# '67 red lug nut restoration



## pjw1967 (Mar 10, 2014)

Lugs on the car are likely 15+ years old. The plastic inserts have faded badly over time, and one insert is missing. A new set from Ames is $55.00+. Any ideas on restoring the red inserts? Fashioning a new inset for the missing one?


----------



## Pinion head (Jan 3, 2015)

red insert rally II lug nuts were never factory issue. they were offered early on by the aftermarket, then, in the mid '80's reproductions started being avail. Just an .02, something you might like to know, depending on what direction you are trying to take the car.


----------



## pjw1967 (Mar 10, 2014)

Thanks, PH. When I bought the car in Lubbock in 1994, it had 14" Rallye II's. I can't remember what kind of tires were on it. I imm'y bought repo F70-14 redlines. I saw the red lug nuts in an Ames catalogue and got a set. Come to think of it, the first ones may be lying around in a bin somewhere. That said, Ames doesn't show a solid head nut for Rallye II's, just Rallye I's. Do you know if these would be correct for an R II? Thanks.
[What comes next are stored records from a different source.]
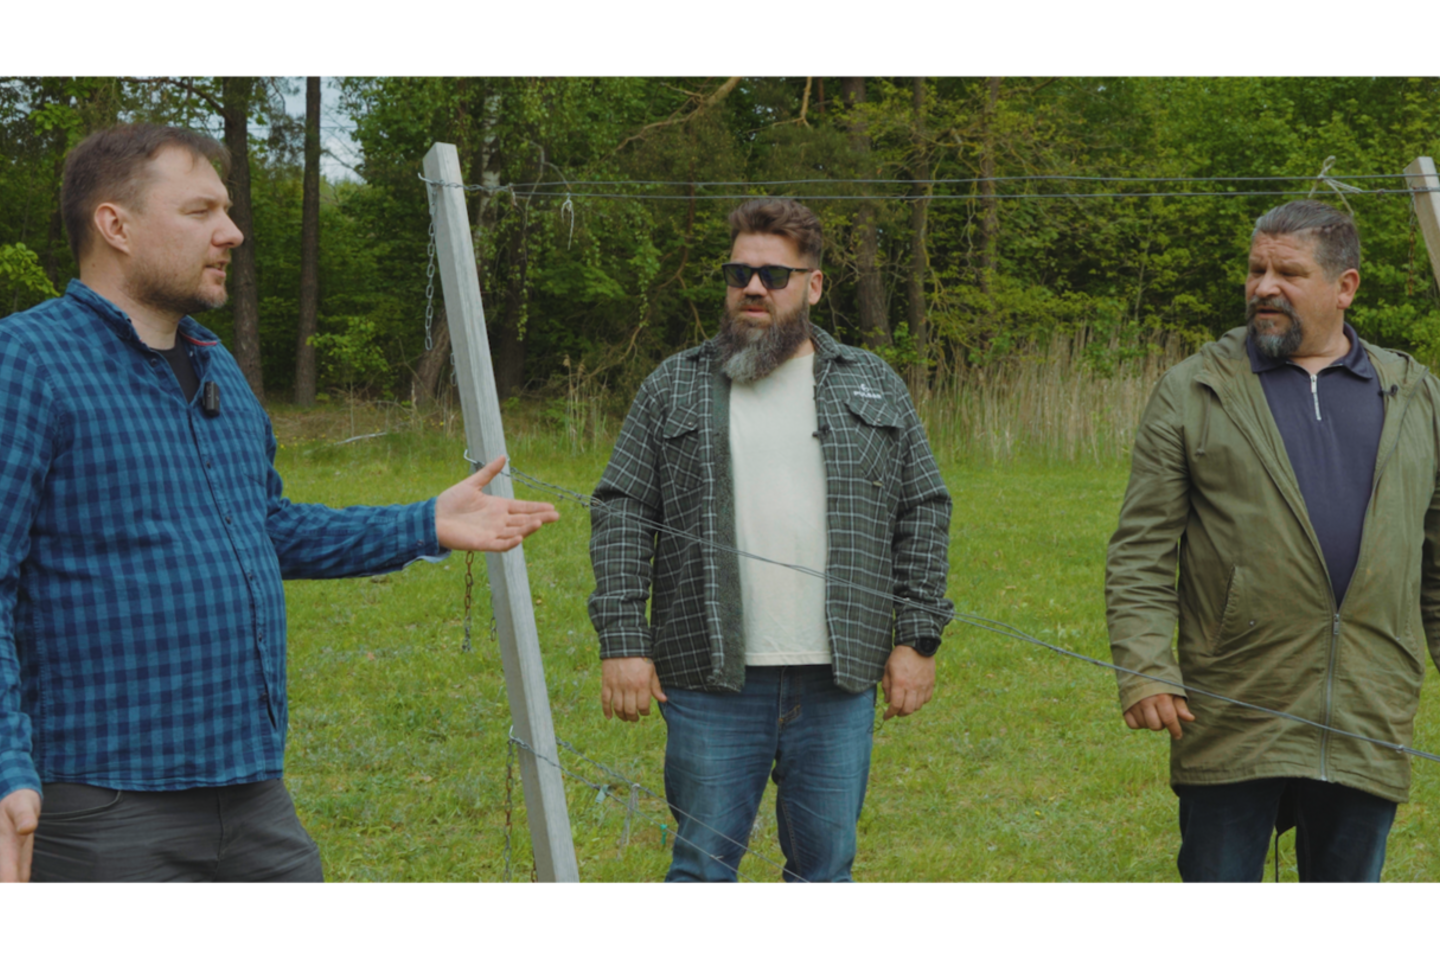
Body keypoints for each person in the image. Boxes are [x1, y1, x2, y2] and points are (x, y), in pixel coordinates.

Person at [0, 123, 560, 886]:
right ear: (115, 225)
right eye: (201, 211)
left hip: (250, 795)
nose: (231, 232)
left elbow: (265, 525)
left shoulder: (214, 366)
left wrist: (423, 523)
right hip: (101, 804)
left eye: (227, 211)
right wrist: (7, 767)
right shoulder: (27, 362)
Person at [588, 198, 953, 885]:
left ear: (813, 286)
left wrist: (918, 638)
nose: (753, 288)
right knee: (701, 871)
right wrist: (623, 642)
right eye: (739, 273)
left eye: (774, 276)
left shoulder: (872, 384)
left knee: (825, 873)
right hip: (708, 677)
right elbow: (622, 511)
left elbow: (923, 508)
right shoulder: (673, 385)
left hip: (838, 680)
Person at [1106, 199, 1440, 885]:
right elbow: (1142, 548)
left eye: (1288, 273)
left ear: (1345, 287)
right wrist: (1145, 666)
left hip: (1368, 705)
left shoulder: (1416, 396)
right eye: (1256, 270)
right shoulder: (1196, 389)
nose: (1264, 287)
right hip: (1234, 699)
Your friend in East TX. https://secure.amesperf.com/qilan/Detail_Web?part_num=T118&order_number_e=NDAwODkyMw==
&web_access=Y


----------



## Pinion head (Jan 3, 2015)

The black center rally II lug nuts were factory installed for '67-70's and are avail in reproduction form. 

Over the years, several of us have picked through litterally hundreds of used early rallyII lugnuts and then polished on them and sent them out to be replated. one of my first swapmeet Pontiac buddys in the mid 80's made a piece of tooling at work to stamp the plastic centers out of scrap plastic barrel liners, then he installed the inserts in his nice used lugnuts at home in the garage.
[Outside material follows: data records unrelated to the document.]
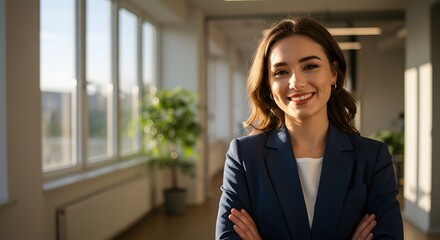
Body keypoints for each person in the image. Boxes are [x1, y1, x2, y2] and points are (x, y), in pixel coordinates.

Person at [215, 17, 403, 239]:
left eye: (310, 66)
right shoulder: (244, 156)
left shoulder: (372, 158)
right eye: (281, 72)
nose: (296, 82)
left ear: (333, 73)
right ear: (268, 84)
Best to you, sure could use some SE TX warmth up this way!


----------



## pjw1967 (Mar 10, 2014)

Pinion head said:


> Best to you, sure could use some SE TX warmth up this way!


Not tonight
Detailed Forecast
Tonight
Partly cloudy, with a low around 29. Calm wind becoming northeast around 5 mph.
Monday
Partly sunny, with a high near 52. East wind around 5 mph becoming calm in the morning. 

Ames shows the black ones as well. I will still look at rehabbing the red ones. Maybe doing them black will be easier.....


----------



## Pinion head (Jan 3, 2015)

Hers an idea, first measure the OD of the old plastic filler piece.

I have a 1/4" version of one of these tools' bought it at a garage sale along with few other leather tools.

Craftool Round Drive Punches | Tandy Leather

I've never used the 1/4" version on leather, instead, have knocked a bunch of plugs out of thin alum and plastic.


----------



## pjw1967 (Mar 10, 2014)

Being retired means you can do goofy stuff during the day. Too cold for golf so gonna head to Hobby Lobby and Michaels to see if they have some suitable plastic material....And do it while you can. David Bowie was only 4 months older than I.


----------